▶ **PROBLEM DETAILS**
Report how many lines below contain the word "block". Give only the number.

Bounding box coordinates
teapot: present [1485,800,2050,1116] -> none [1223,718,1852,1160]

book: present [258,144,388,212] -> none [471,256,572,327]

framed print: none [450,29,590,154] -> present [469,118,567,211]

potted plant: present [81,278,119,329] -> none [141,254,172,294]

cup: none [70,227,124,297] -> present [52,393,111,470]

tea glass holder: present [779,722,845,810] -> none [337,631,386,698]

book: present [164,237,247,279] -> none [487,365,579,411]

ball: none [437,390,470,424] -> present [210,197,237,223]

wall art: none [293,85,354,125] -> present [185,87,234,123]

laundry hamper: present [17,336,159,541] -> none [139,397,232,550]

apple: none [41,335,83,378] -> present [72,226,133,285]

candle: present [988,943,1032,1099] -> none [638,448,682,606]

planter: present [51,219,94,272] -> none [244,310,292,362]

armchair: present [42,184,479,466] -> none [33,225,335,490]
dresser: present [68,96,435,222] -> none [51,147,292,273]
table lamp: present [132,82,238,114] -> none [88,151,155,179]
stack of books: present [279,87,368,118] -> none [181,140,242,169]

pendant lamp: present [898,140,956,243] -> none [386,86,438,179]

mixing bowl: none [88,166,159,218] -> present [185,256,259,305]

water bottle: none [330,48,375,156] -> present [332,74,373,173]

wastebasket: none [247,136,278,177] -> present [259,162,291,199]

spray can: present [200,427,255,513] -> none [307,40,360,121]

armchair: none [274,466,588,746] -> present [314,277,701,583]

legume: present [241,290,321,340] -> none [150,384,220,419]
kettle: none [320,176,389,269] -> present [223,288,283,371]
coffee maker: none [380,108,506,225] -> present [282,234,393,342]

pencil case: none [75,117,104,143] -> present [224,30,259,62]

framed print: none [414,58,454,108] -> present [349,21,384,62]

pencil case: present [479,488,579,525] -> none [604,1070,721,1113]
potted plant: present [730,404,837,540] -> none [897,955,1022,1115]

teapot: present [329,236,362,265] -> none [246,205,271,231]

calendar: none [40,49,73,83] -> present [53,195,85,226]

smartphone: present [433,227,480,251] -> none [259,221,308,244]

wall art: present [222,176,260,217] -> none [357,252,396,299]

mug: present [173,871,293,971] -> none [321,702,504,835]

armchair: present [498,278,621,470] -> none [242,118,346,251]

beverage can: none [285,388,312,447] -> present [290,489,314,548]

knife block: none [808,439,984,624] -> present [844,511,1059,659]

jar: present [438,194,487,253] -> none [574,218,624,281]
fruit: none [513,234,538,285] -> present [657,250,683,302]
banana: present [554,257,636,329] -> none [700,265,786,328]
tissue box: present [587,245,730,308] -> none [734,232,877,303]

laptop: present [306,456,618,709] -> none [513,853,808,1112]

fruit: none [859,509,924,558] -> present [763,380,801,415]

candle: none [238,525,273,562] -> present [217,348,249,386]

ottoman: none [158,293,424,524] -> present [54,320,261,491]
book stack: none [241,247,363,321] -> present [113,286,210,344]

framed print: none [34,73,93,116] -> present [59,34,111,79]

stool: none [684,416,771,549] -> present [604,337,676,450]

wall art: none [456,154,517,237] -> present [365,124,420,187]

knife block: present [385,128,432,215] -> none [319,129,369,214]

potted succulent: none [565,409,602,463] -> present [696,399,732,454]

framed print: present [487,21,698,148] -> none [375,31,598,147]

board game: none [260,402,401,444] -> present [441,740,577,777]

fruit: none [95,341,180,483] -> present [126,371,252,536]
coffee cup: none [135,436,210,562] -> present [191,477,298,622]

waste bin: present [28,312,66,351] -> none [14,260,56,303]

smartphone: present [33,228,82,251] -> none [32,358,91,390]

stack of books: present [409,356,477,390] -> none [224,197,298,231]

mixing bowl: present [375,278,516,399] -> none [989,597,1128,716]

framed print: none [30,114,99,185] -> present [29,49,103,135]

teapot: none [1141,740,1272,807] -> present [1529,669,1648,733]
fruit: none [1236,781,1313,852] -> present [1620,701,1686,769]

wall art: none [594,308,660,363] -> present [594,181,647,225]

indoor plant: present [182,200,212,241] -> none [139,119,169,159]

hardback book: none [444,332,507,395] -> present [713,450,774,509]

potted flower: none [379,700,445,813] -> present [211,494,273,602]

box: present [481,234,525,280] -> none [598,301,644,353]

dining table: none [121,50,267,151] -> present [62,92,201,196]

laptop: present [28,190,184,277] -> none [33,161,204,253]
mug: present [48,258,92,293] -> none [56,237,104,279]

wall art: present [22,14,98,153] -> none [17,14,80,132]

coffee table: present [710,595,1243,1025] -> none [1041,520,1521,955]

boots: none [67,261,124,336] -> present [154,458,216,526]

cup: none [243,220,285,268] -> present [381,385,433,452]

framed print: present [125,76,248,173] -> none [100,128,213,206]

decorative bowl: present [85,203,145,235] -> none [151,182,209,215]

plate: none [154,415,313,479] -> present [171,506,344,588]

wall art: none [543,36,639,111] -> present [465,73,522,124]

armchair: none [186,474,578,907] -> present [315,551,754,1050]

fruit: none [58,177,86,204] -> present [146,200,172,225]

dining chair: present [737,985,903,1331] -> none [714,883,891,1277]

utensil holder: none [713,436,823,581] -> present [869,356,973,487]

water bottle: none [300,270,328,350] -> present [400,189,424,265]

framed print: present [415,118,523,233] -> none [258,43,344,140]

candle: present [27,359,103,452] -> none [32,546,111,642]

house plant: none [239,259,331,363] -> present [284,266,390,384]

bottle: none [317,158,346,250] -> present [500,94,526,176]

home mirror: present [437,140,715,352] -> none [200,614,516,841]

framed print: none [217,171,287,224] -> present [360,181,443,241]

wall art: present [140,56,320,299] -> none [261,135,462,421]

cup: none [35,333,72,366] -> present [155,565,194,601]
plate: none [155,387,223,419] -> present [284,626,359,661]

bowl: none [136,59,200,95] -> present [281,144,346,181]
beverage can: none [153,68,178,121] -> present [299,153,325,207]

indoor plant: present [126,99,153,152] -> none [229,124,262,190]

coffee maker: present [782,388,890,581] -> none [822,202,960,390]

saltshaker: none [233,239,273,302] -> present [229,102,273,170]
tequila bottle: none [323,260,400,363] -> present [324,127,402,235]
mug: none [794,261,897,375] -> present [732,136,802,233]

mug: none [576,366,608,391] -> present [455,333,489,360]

▶ **RESPONSE AREA**
2